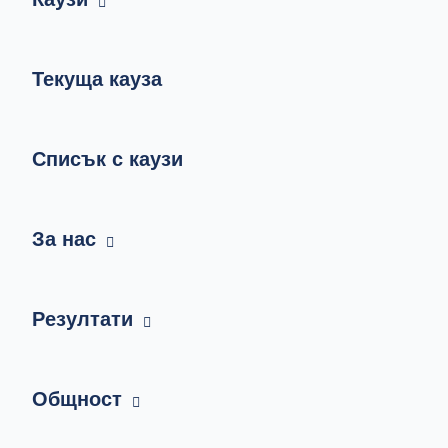
Текуща кауза
Списък с каузи
За нас
Резултати
Общност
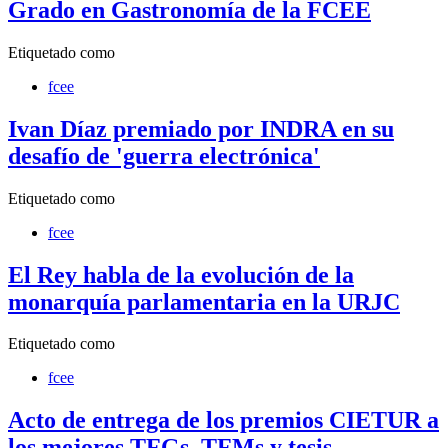
Grado en Gastronomía de la FCEE
Etiquetado como
fcee
Ivan Díaz premiado por INDRA en su
desafío de 'guerra electrónica'
Etiquetado como
fcee
El Rey habla de la evolución de la
monarquía parlamentaria en la URJC
Etiquetado como
fcee
Acto de entrega de los premios CIETUR a
los mejores TFGs, TFMs y tesis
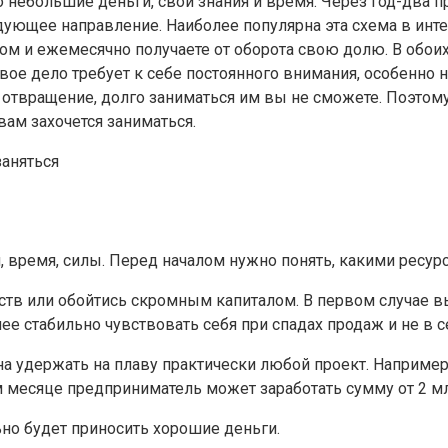
 небольшие деньги, свои знания и время. Через год-два п
щее направление. Наиболее популярна эта схема в интерн
ом и ежемесячно получаете от оборота свою долю. В обои
свое дело требует к себе постоянного внимания, особенно
отвращение, долго заниматься им вы не сможете. Поэтому
вам захочется заниматься.
, время, силы. Перед началом нужно понять, какими ресур
ств или обойтись скромным капиталом. В первом случае в
ее стабильно чувствовать себя при спадах продаж и не в с
на удержать на плаву практически любой проект. Например
 месяце предприниматель может заработать сумму от 2 мл
ьно будет приносить хорошие деньги.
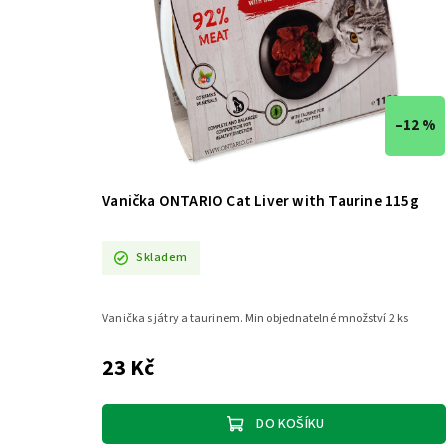
–12 %
Vanička ONTARIO Cat Liver with Taurine 115g
Skladem
Vanička s játry a taurinem. Min objednatelné množství 2 ks
23 Kč
DO KOŠÍKU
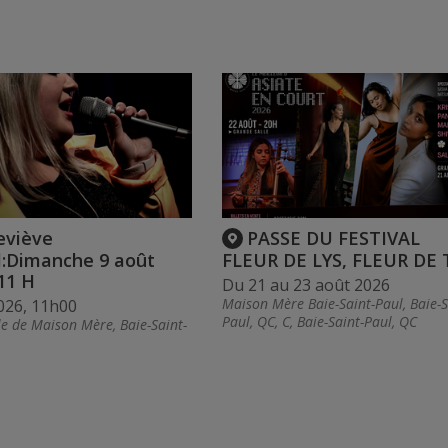
eviève
PASSE DU FESTIVAL
l:Dimanche 9 août
FLEUR DE LYS, FLEUR DE
11 H
Du 21 au 23 août 2026
Maison Mère Baie-Saint-Paul, Baie-S
026, 11h00
Paul, QC, C, Baie-Saint-Paul, QC
e de Maison Mère, Baie-Saint-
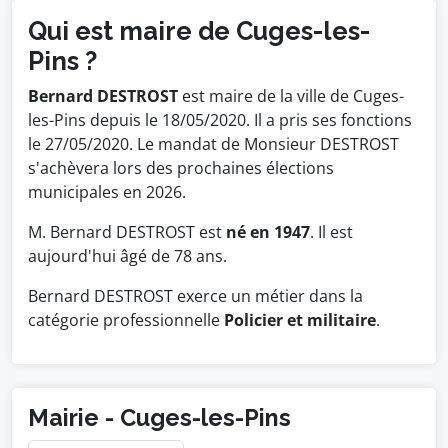
Qui est maire de Cuges-les-
Pins ?
Bernard DESTROST
est maire de la ville de Cuges-
les-Pins depuis le 18/05/2020. Il a pris ses fonctions
le 27/05/2020. Le mandat de Monsieur DESTROST
s'achèvera lors des prochaines élections
municipales en 2026.
M. Bernard DESTROST est
né en 1947
. Il est
aujourd'hui âgé de 78 ans.
Bernard DESTROST exerce un métier dans la
catégorie professionnelle
Policier et militaire
.
Mairie - Cuges-les-Pins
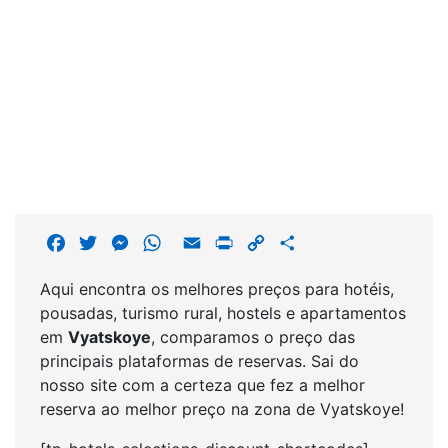
F
T
M
W
E
P
C
S
a
w
e
h
m
r
o
h
Aqui encontra os melhores preços para hotéis,
c
i
s
a
a
i
p
a
pousadas, turismo rural, hostels e apartamentos
e
t
s
t
i
n
y
r
em
Vyatskoye
, comparamos o preço das
b
t
e
s
l
t
L
e
principais plataformas de reservas. Sai do
o
e
n
A
i
nosso site com a certeza que fez a melhor
o
r
g
p
n
reserva ao melhor preço na zona de Vyatskoye!
k
e
p
k
r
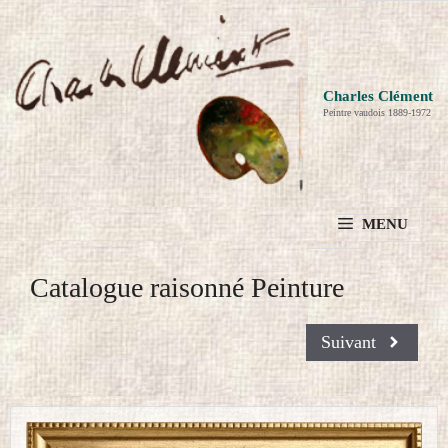
Aller
au
contenu
Charles Clément
Peintre vaudois 1889-1972
MENU
Catalogue raisonné Peinture
Suivant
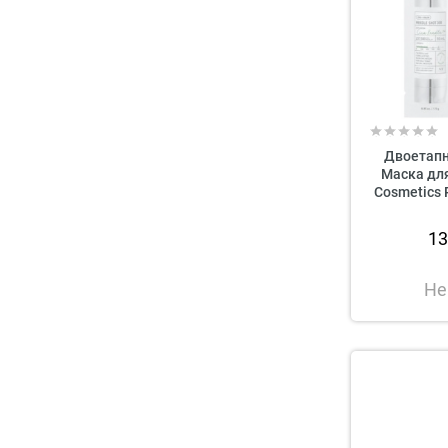
Двоетапн
Маска для
Cosmetics 
1
Не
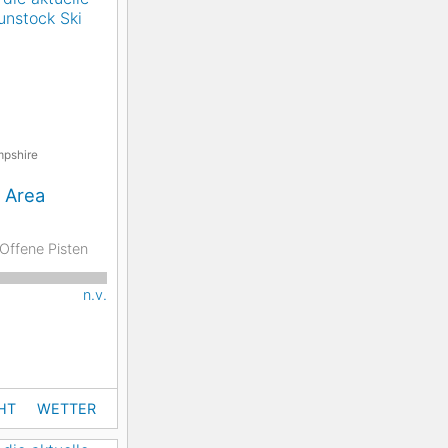
pshire
 Area
Offene Pisten
n.v.
HT
WETTER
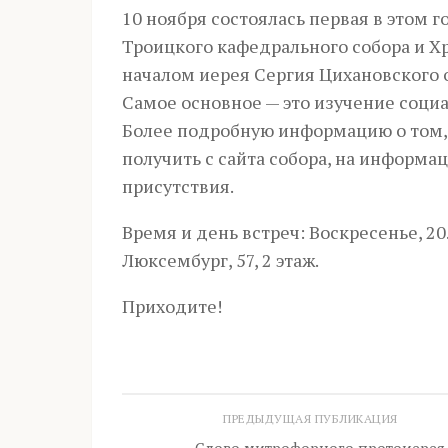
10 ноября состоялась первая в этом 
Троицкого кафедрального собора и Х
началом иерея Сергия Цихановского
Самое основное — это изучение соци
Более подробную информацию о том,
получить с сайта собора, на информ
присутствия.
Время и день встреч: Воскресенье, 2
Люксембург, 57, 2 этаж.
Приходите!
ПРЕДЫДУЩАЯ ПУБЛИКАЦИЯ
Слово митрофорного протоиерея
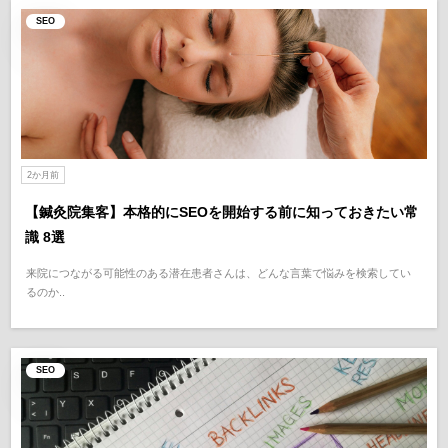
SEO
2か月前
【鍼灸院集客】本格的にSEOを開始する前に知っておきたい常
識 8選
来院につながる可能性のある潜在患者さんは、どんな言葉で悩みを検索してい
るのか..
SEO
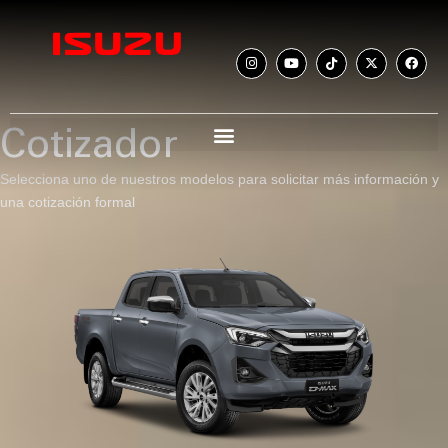
Cotizador
Selecciona uno de nuestros modelos para solicitar más información y
una cotización formal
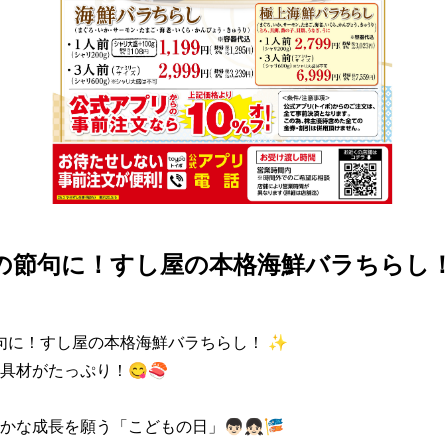
午の節句に！すし屋の本格海鮮バラちらし！
節句に！すし屋の本格海鮮バラちらし！ ✨

具材がたっぷり！😋🍣

な成長を願う「こどもの日」👦🏻👧🏻🎏
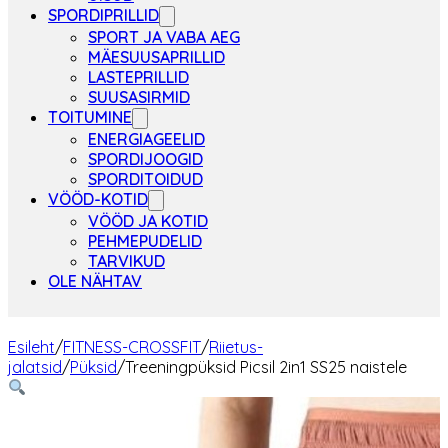
SPORDIPRILLID
SPORT JA VABA AEG
MÄESUUSAPRILLID
LASTEPRILLID
SUUSASIRMID
TOITUMINE
ENERGIAGEELID
SPORDIJOOGID
SPORDITOIDUD
VÖÖD-KOTID
VÖÖD JA KOTID
PEHMEPUDELID
TARVIKUD
OLE NÄHTAV
Esileht
/
FITNESS-CROSSFIT
/
Riietus-
jalatsid
/
Püksid
/
Treeningpüksid Picsil 2in1 SS25 naistele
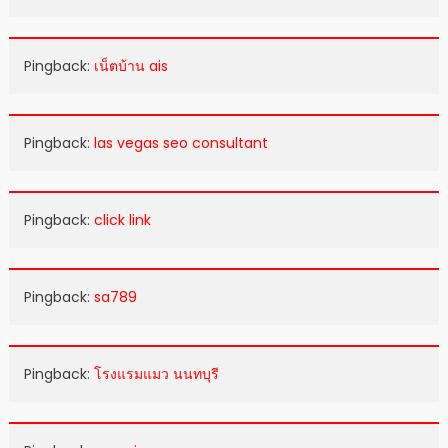
Pingback:
เน็ตบ้าน ais
Pingback:
las vegas seo consultant
Pingback:
click link
Pingback:
sa789
Pingback:
โรงแรมแมว นนทบุรี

####################

Convert the text lines in the material above into a numbered list, one line per item, with blank lines left out. Leave the pictures out of your answer.

1. Текуща кауза
2. Списък с каузи
3. За нас
4. Резултати
5. Общност
6. Grado en Gastronomía de la FCEE
7. Etiquetado como
8. fcee
9. Ivan Díaz premiado por INDRA en su
10. desafío de 'guerra electrónica'
11. Etiquetado como
12. fcee
13. El Rey habla de la evolución de la
14. monarquía parlamentaria en la URJC
15. Etiquetado como
16. fcee
17. Acto de entrega de los premios CIETUR a
18. los mejores TFGs, TFMs y tesis
19.  небольшие деньги, свои знания и время. Через год-два п
20. щее направление. Наиболее популярна эта схема в интерн
21. ом и ежемесячно получаете от оборота свою долю. В обои
22. свое дело требует к себе постоянного внимания, особенно
23. отвращение, долго заниматься им вы не сможете. Поэтому
24. вам захочется заниматься.
25. , время, силы. Перед началом нужно понять, какими ресур
26. ств или обойтись скромным капиталом. В первом случае в
27. ее стабильно чувствовать себя при спадах продаж и не в с
28. на удержать на плаву практически любой проект. Например
29.  месяце предприниматель может заработать сумму от 2 мл
30. ьно будет приносить хорошие деньги.
31. –12 %
32. Vanička ONTARIO Cat Liver with Taurine 115g
33. Skladem
34. Vanička s játry a taurinem. Min objednatelné množství 2 ks
35. 23 Kč
36. DO KOŠÍKU
37. eviève
38. PASSE DU FESTIVAL
39. l:Dimanche 9 août
40. FLEUR DE LYS, FLEUR DE
41. 11 H
42. Du 21 au 23 août 2026
43. Maison Mère Baie-Saint-Paul, Baie-S
44. 026, 11h00
45. Paul, QC, C, Baie-Saint-Paul, QC
46. e de Maison Mère, Baie-Saint-
47. Qui est maire de Cuges-les-
48. Pins ?
49. Bernard DESTROST
50. est maire de la ville de Cuges-
51. les-Pins depuis le 18/05/2020. Il a pris ses fonctions
52. le 27/05/2020. Le mandat de Monsieur DESTROST
53. s'achèvera lors des prochaines élections
54. municipales en 2026.
55. M. Bernard DESTROST est
56. né en 1947
57. . Il est
58. aujourd'hui âgé de 78 ans.
59. Bernard DESTROST exerce un métier dans la
60. catégorie professionnelle
61. Policier et militaire
62. .
63. Mairie - Cuges-les-Pins
64. F
65. T
66. M
67. W
68. E
69. P
70. C
71. S
72. a
73. w
74. e
75. h
76. m
77. r
78. o
79. h
80. Aqui encontra os melhores preços para hotéis,
81. c
82. i
83. s
84. a
85. a
86. i
87. p
88. a
89. pousadas, turismo rural, hostels e apartamentos
90. e
91. t
92. s
93. t
94. i
95. n
96. y
97. r
98. em
99. Vyatskoye
100. , comparamos o preço das
101. b
102. t
103. e
104. s
105. l
106. t
107. L
108. e
109. principais plataformas de reservas. Sai do
110. o
111. e
112. n
113. A
114. i
115. nosso site com a certeza que fez a melhor
116. o
117. r
118. g
119. p
120. n
121. reserva ao melhor preço na zona de Vyatskoye!
122. k
123. e
124. p
125. k
126. r
127. Aller
128. au
129. contenu
130. Charles Clément
131. Peintre vaudois 1889-1972
132. MENU
133. Catalogue raisonné Peinture
134. Suivant
135. Двоетапн
136. Маска для
137. Cosmetics 
138. 1
139. Не
140. pshire
141.  Area
142. Offene Pisten
143. n.v.
144. HT
145. WETTER
146. 10 ноября состоялась первая в этом 
147. Троицкого кафедрального собора и Х
148. началом иерея Сергия Цихановского
149. Самое основное — это изучение соци
150. Более подробную информацию о том,
151. получить с сайта собора, на информ
152. присутствия.
153. Время и день встреч: Воскресенье, 2
154. Люксембург, 57, 2 этаж.
155. Приходите!
156. ПРЕДЫДУЩАЯ ПУБЛИКАЦИЯ
157. Слово митрофорного протоиерея
158. SEO
159. 2か月前
160. 【鍼灸院集客】本格的にSEOを開始する前に知っておきたい常
161. 識 8選
162. 来院につながる可能性のある潜在患者さんは、どんな言葉で悩みを検索してい
163. るのか..
164. SEO
165. Cotizador
166. Selecciona uno de nuestros modelos para solicitar más información y
167. una cotización formal
168. 午の節句に！すし屋の本格海鮮バラちらし！
169. 節句に！すし屋の本格海鮮バラちらし！ ✨
170. 具材がたっぷり！😋🍣
171. な成長を願う「こどもの日」👦🏻👧🏻🎏
172. SPORDIPRILLID
173. SPORT JA VABA AEG
174. MÄESUUSAPRILLID
175. LASTEPRILLID
176. SUUSASIRMID
177. TOITUMINE
178. ENERGIAGEELID
179. SPORDIJOOGID
180. SPORDITOIDUD
181. VÖÖD-KOTID
182. VÖÖD JA KOTID
183. PEHMEPUDELID
184. TARVIKUD
185. OLE NÄHTAV
186. Esileht
187. /
188. FITNESS-CROSSFIT
189. /
190. Riietus-
191. jalatsid
192. /
193. Püksid
194. /
195. Treeningpüksid Picsil 2in1 SS25 naistele
196. Pingback:
197. เน็ตบ้าน ais
198. Pingback:
199. las vegas seo consultant
200. Pingback:
201. click link
202. Pingback:
203. sa789
204. Pingback:
205. โรงแรมแมว นนทบุรี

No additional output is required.